A simple name generator by using patterns in existing names.
A simple side project by Brehanu Bugg.
After waking up with the sudden urge to have my computer generate random names, I immediately opened up my computer and opened a new Python file, not knowing where exactly to start. How do you get the computer to create something as complex as a name? I started looking at popular names for example:
-
Sofia
-
Luke
-
Emily
I realized every name is composed of syllables. Syllables themselves are composed of vowel/consonant pairs. Given that, I created a simple program to generate a name given a name structure of consonant/vowel/consonant/vowel
and here were some examples:
-
Fola
-
Zewo
-
Higa
This was a start, but I wanted something more advanced. And that was when I started analyzing names using the power of Python.
In the repository, you'll see an analysis.py
file. I used this to find patterns in a list of 18,000 names I downloaded from online. And this was some data I collected:
-
Most names have 3-7 letters, the most common being 6 letters at 26.21%
-
86.21% of names start with a consonant
-
Syllables could be 2 or 3 letters
Given that data, I quickly was able to create a table (which is MAPPED_LETTERS
in main.py
) of each letter, and how frequently they appeared in names.txt
. I also created the function chose_by_probability()
that used weighted probability to return a letter using the MAPPED_LETTERS
table.
Names appeared slightly better, but not quite what I wanted.
The biggest factor in a successful name is the syllable: the building block of a name. For this, I took a small subset of real names and analyzed them by hand. I noticed some recurring syllable structures:
-
consonant/vowel
-
vowel/consonant
-
consonant/vowel/consonant
-
vowel
-
consonant
I modified the make_syllable()
function to chose one of the above syllable structures and populate the syllable according to the structure. Depending on whether or not the next letter is a vowel or consonant, it randomly choses a SUBSET_LIMIT
amount of them and then choses a random letter from that random list based on chose_by_probability()
which uses weighted probability.
The names improved drastically, but I needed a way to filter out the names that weren't "good".
Much like a search algorithm, my program only works as well as the parameters given. In the search algorithms, the better the heuristic, the better the search path.

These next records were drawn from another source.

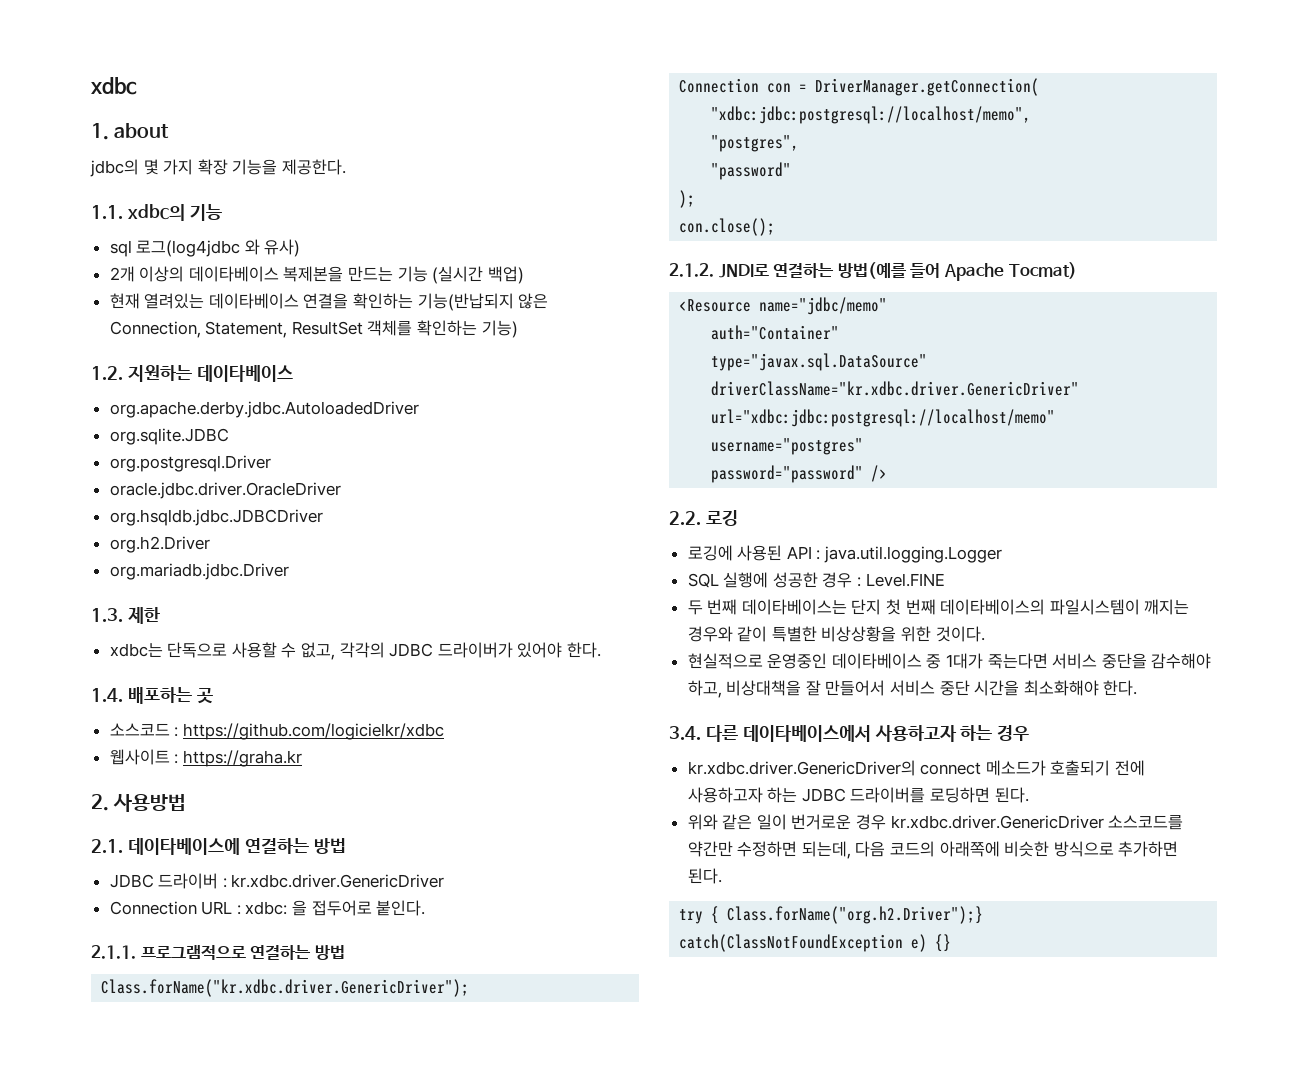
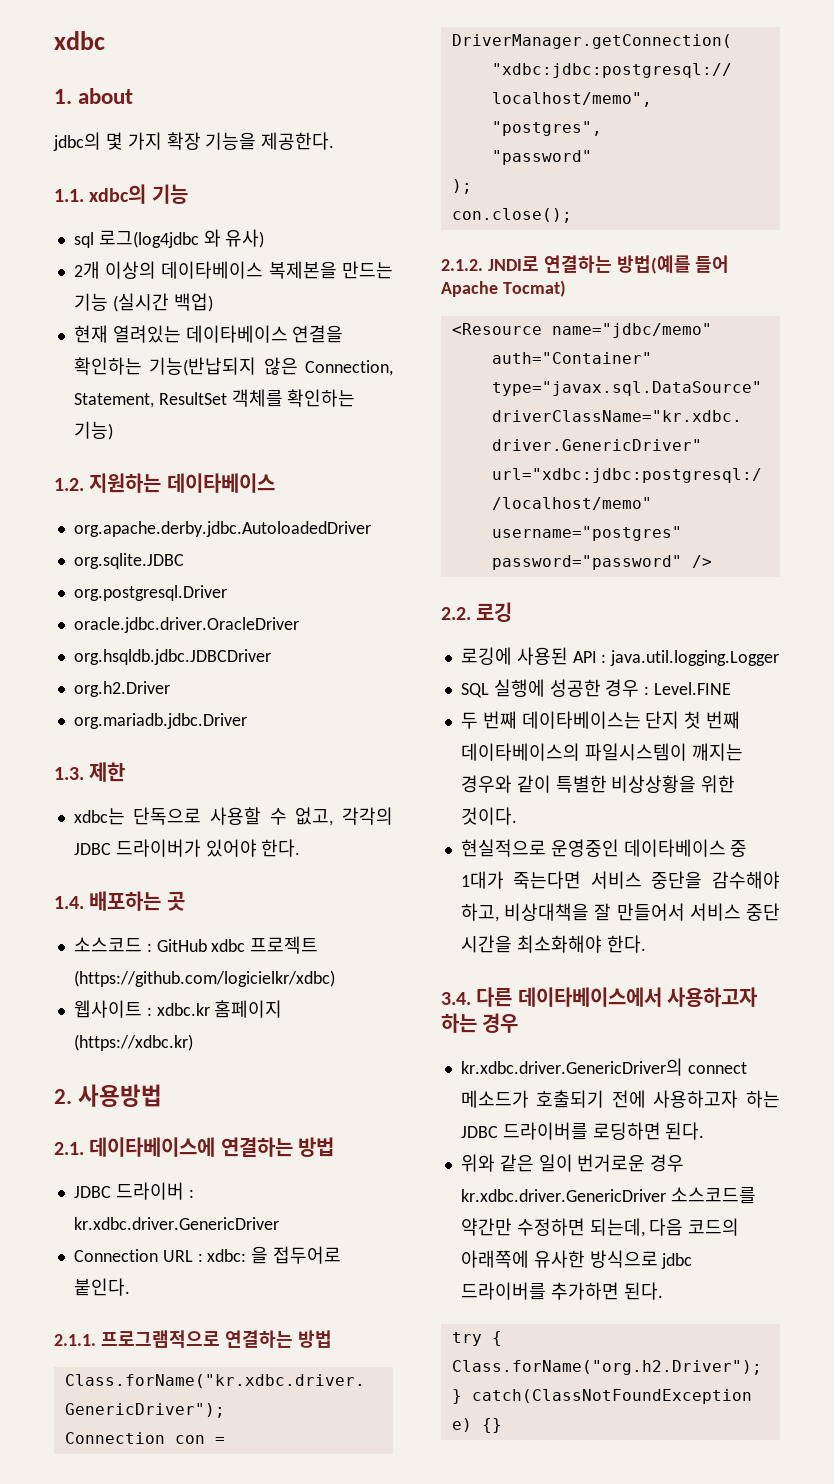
[182,723,444,740] https://github.com/logicielkr/xdbc -> [156,936,319,954] [73,970,335,987] GitHub xdbc 프로젝트 (https://github.com/logicielkr/xdbc)
[182,750,302,767] https://graha.kr -> [156,1000,283,1018] [73,1034,193,1051] xdbc.kr 홈페이지 (https://xdbc.kr)
[1004,841,1114,857] 비슷한 방식으로 -> [533,1250,693,1269] [460,1282,546,1300] 유사한 방식으로 jdbc 드라이버를

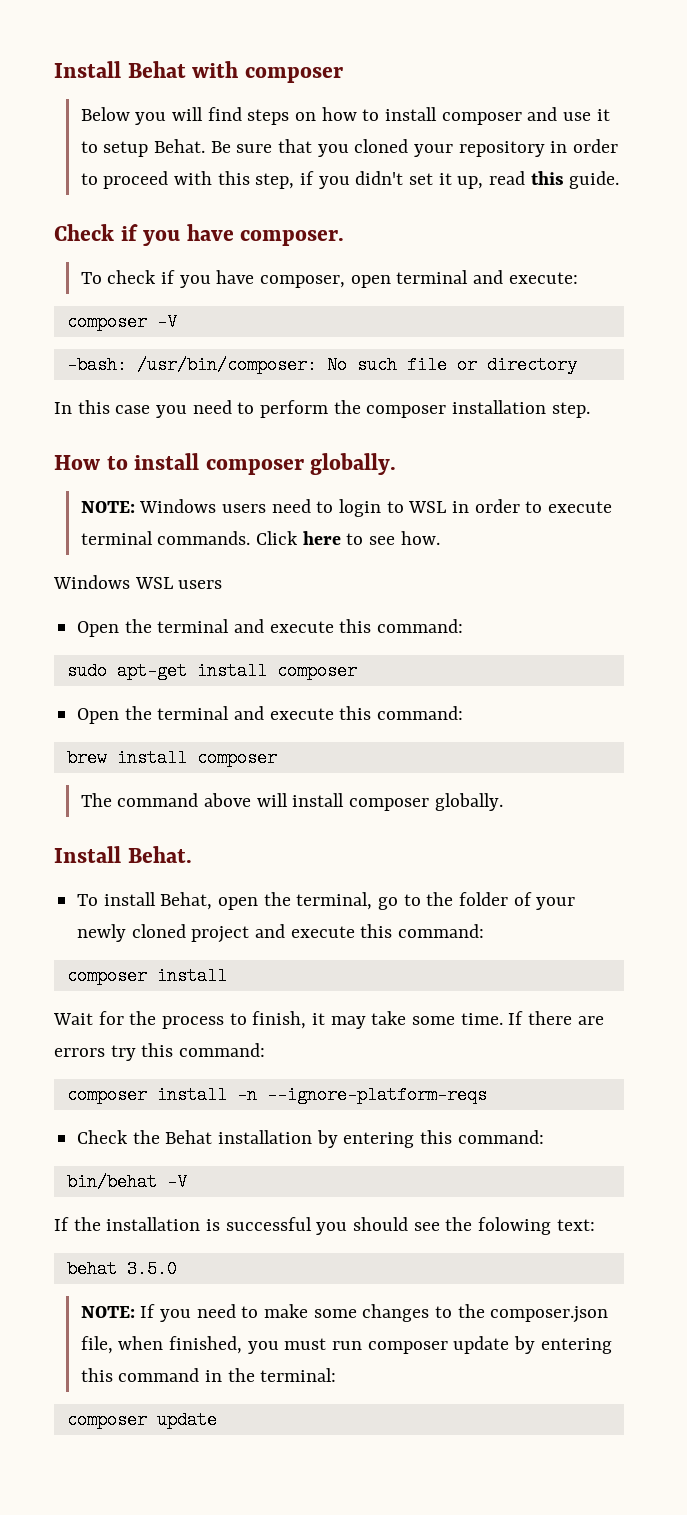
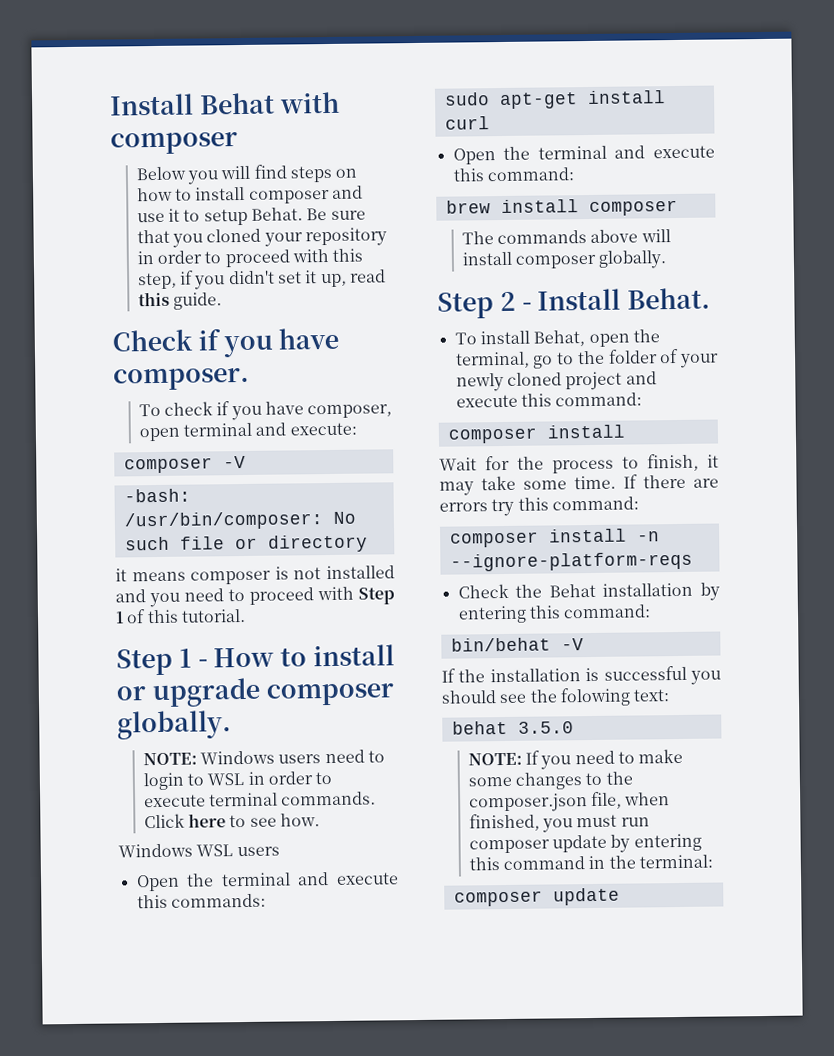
[54,400,590,418] In this case you need to perform the composer installation step. // -> [115,565,395,585] [115,586,395,608] [115,608,246,624] [116,648,208,676] it means composer is not installed and you need to proceed with Step 1 of this tutorial. // Step 1 -
(200, 461) none -> [116,677,261,708] or upgrade
[377,619,464,633] command: -> [170,893,266,908] commands:
[276,662,357,680] composer -> [444,116,490,130] curl
[117,793,199,807] command -> [497,230,588,245] commands
(503, 802) none -> [437,291,532,319] Step 2 -

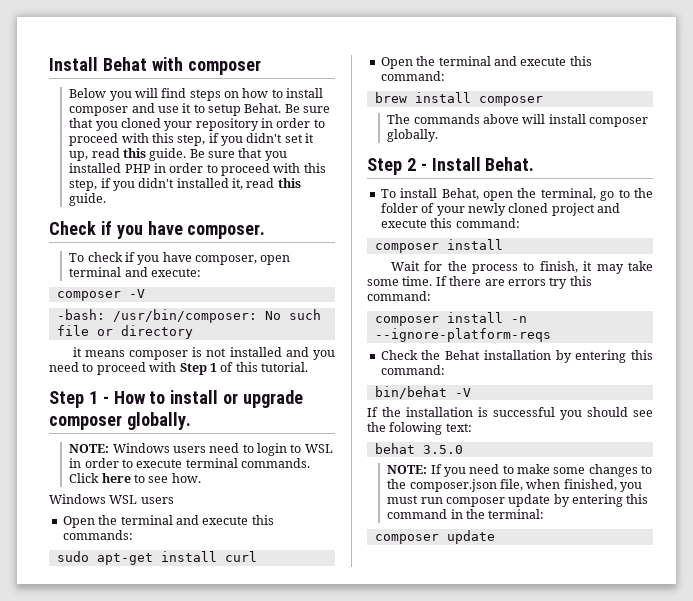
(223, 301) none -> [189,148,287,161] [69,163,326,176] [69,178,301,191] [69,193,107,206] Be sure that you installed PHP in order to proceed with this step, if you didn't installed it, read this guide.

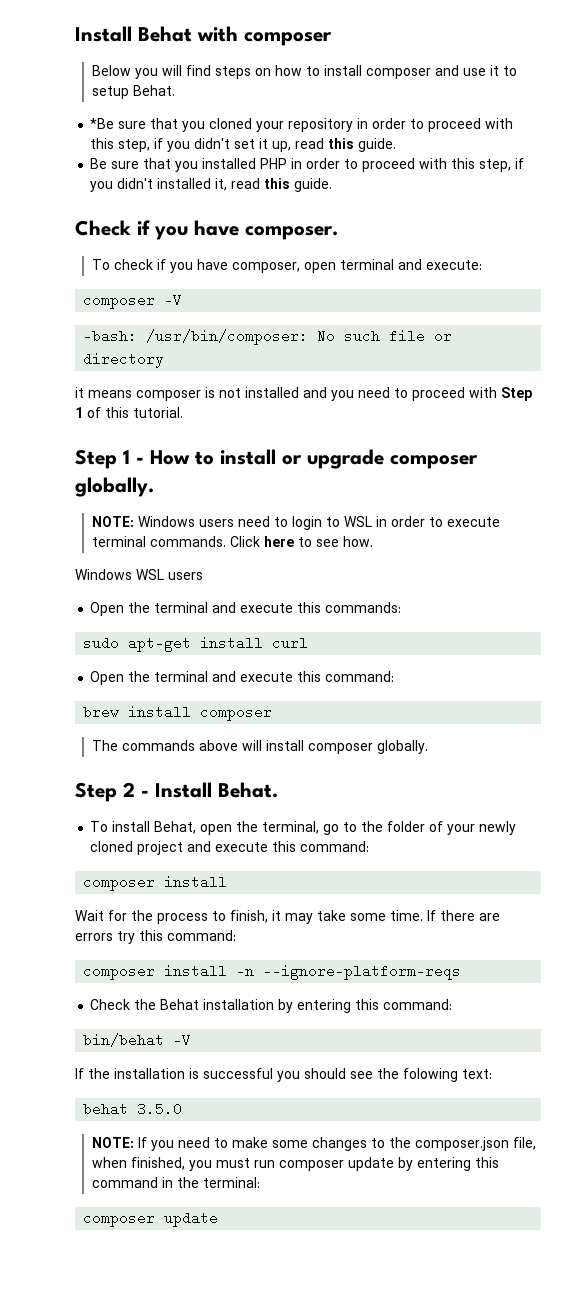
[284,104,300,113] Be -> [90,118,115,129] // *Be
(187, 154) none -> (397, 145) //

For this name generator program, I implemeted a grade_name()
function based on important information gathered from analysis.py
:
-
Most names have 3-7 letters, the most common being 6 letters at 26.21%
-
86.21% of names start with a consonant
-
Most names have at least 2 vowels
-
Most names have more consonants than vowels
Taking in a name, the grade_name()
function grades it based on the above criteria and returns a grade between 0-100. In the __main__
function in main.py
, it generates 18,000 names and weeds out the ones with a grade less than 75%. There are some noticable tweaks that could be made to better the algorithm:
-
Increasing the "passing" grade from 75% to 90% (which comes at a risk for removing names that are good, but don't pass the grade requirement)
-
Adding another criteria for grading the likeliness for each letter to follow the one before it in the name (this would require a Markov chain--which is implemented--but could remove the "computer touch" for the generated names)
-
Counting how many syllables it has (this is not implemented but it would be interesting to see what it would consider a good syllable count)
This program generated some interesting names to say the least. Here are some of the most noticeable ones:
-
Daniyal
-
Assi
-
Becaa
-
Yale
-
Yee
Suprisingly enough, this program randomly creates real names as well:
-
Sam
-
Michael
-
Liz
-
Iris
-
Roy
And it created real words:
-
Since
-
Yes
-
Lily
-
Terra
-
Rest
Although the idea for the program proved to be a simple concept (create a name), the thinking and process behind it was interesting. It required me to find real names, analyze them (with the computer's help), and modifiying the algorithm based on new information I found.
And while this program is far from perfect, it does what I wanted. You can pronounce all the names. Some sound foreign, some sound cool, and some sound very similar to real names.